ÜBUNGSTEXT =
= = = =
"Sie können nicht zurück"

Biersdorf · Weil sie als Roma in ihrer Heimat diskriminiert und drangsaliert wurden, ist die Familie Caca vor zwei Jahren aus dem Kosovo nach Deutschland gekommen. Doch die Hoffnung auf ein besseres Leben ist getrübt von Schicksalsschlägen: Im Mai dieses Jahres starb unerwartet der Vater der in Biersdorf lebenden Familie. Und da der Kosovo als sicheres Herkunftsland gilt, droht der Witwe und ihren beiden jungen Mädchen nun die Abschiebung.

"Sie können nicht zurück"
Foto: Uwe Hentschel (uhe) ("TV-Upload Hentschel"
= = = =
ARBEITSAUFTRAG =
Stimmen diese Aussagen mit dem Übungstext überein? Antworte bei jeder mit Ja oder Nein und zitiere die Worte aus dem Text, die das zeigen.
1. Die Familie Caca ist vor zwei Jahren aus dem Kosovo nach Deutschland gekommen.
2. Im Mai ist die Mutter der Familie gestorben.
3. Der Kosovo gilt als sicheres Herkunftsland.

DATENTEIL =
= = = =
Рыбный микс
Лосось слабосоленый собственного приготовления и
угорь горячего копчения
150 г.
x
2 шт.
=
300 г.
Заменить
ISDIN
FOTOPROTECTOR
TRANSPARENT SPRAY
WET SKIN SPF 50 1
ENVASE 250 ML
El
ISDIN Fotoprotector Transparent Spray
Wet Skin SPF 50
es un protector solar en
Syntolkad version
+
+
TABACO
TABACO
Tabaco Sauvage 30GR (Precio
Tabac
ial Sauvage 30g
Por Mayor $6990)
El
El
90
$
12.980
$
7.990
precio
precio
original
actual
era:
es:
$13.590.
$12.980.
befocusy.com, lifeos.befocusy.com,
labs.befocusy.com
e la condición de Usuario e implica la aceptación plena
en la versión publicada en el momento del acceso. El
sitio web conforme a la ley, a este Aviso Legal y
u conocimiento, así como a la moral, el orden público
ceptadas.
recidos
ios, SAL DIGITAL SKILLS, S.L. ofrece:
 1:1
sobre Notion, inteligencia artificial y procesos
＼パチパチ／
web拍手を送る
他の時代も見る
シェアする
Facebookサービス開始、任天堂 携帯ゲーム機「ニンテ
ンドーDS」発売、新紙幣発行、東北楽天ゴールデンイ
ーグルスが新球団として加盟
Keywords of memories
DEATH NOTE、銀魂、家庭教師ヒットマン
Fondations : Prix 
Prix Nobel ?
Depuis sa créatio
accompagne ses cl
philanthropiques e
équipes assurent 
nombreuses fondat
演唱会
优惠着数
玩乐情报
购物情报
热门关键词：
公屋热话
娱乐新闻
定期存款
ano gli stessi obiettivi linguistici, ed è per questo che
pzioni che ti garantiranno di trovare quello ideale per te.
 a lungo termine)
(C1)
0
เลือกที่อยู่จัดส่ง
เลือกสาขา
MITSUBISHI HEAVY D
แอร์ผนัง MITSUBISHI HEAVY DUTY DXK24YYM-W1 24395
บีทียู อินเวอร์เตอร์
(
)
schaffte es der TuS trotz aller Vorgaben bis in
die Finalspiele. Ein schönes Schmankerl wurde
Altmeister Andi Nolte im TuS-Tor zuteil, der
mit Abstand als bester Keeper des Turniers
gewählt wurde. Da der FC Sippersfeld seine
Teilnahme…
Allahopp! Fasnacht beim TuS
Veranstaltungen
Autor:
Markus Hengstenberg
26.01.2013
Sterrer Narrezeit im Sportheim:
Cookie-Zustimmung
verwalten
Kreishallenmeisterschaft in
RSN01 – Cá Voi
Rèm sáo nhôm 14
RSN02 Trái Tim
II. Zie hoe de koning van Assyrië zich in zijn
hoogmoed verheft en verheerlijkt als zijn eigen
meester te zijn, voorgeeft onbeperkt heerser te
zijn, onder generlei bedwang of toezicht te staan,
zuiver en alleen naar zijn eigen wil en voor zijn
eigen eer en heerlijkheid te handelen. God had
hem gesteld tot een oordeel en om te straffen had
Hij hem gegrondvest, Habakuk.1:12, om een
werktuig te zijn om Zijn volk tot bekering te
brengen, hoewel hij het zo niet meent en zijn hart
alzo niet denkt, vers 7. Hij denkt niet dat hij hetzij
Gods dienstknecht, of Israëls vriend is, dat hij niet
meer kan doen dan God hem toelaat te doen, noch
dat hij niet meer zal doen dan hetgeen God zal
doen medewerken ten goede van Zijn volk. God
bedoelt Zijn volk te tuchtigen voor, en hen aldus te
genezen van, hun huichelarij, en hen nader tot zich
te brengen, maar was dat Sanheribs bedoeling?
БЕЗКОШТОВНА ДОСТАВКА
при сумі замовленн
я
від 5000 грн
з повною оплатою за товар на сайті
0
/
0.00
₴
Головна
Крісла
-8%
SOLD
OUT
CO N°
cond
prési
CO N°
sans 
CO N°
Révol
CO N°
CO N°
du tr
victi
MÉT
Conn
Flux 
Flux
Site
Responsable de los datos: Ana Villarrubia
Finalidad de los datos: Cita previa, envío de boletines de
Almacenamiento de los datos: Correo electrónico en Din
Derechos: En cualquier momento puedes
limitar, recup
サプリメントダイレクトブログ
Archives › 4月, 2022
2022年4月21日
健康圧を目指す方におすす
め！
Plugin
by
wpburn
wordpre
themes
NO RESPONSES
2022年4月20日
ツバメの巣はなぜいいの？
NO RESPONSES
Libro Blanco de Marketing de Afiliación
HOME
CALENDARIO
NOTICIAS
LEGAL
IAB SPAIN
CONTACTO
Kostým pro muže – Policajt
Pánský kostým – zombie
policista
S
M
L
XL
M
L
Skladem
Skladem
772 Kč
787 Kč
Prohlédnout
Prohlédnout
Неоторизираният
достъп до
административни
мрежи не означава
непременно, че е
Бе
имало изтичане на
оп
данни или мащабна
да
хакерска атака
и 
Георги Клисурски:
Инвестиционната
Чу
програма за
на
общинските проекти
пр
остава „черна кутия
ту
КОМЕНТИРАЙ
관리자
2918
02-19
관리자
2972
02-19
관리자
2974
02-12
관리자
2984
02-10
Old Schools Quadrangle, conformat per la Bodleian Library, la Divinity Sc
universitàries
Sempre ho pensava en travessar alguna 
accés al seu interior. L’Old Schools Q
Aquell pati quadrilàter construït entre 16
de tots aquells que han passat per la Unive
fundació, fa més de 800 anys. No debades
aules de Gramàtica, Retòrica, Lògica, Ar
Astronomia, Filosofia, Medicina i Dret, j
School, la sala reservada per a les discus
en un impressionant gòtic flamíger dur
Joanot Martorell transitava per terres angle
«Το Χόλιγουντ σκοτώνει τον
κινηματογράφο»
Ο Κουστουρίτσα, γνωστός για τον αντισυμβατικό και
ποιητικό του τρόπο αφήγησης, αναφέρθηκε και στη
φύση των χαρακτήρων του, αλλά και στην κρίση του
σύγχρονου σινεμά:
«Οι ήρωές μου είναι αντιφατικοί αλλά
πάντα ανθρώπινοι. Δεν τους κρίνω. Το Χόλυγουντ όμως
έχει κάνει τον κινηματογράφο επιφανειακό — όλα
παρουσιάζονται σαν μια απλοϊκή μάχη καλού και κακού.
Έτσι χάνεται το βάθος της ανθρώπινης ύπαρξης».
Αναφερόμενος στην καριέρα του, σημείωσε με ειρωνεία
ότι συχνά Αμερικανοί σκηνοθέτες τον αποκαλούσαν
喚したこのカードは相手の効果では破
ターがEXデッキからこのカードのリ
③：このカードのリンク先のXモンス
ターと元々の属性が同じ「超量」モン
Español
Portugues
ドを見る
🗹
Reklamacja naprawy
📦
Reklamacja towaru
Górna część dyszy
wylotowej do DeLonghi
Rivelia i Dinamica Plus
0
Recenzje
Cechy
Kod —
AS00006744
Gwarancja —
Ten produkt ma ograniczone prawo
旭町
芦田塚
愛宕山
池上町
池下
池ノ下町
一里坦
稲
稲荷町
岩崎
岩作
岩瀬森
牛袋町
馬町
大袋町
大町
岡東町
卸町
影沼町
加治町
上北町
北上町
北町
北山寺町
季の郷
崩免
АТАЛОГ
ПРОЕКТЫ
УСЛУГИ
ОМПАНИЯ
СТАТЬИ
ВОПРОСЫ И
= = = =
LÖSUNG DER AUFGABE =
1. Ja: „ist die Familie Caca vor zwei Jahren aus dem Kosovo nach Deutschland gekommen“
2. Nein: „Im Mai dieses Jahres starb unerwartet der Vater der in Biersdorf lebenden Familie.“
3. Ja: „da der Kosovo als sicheres Herkunftsland gilt“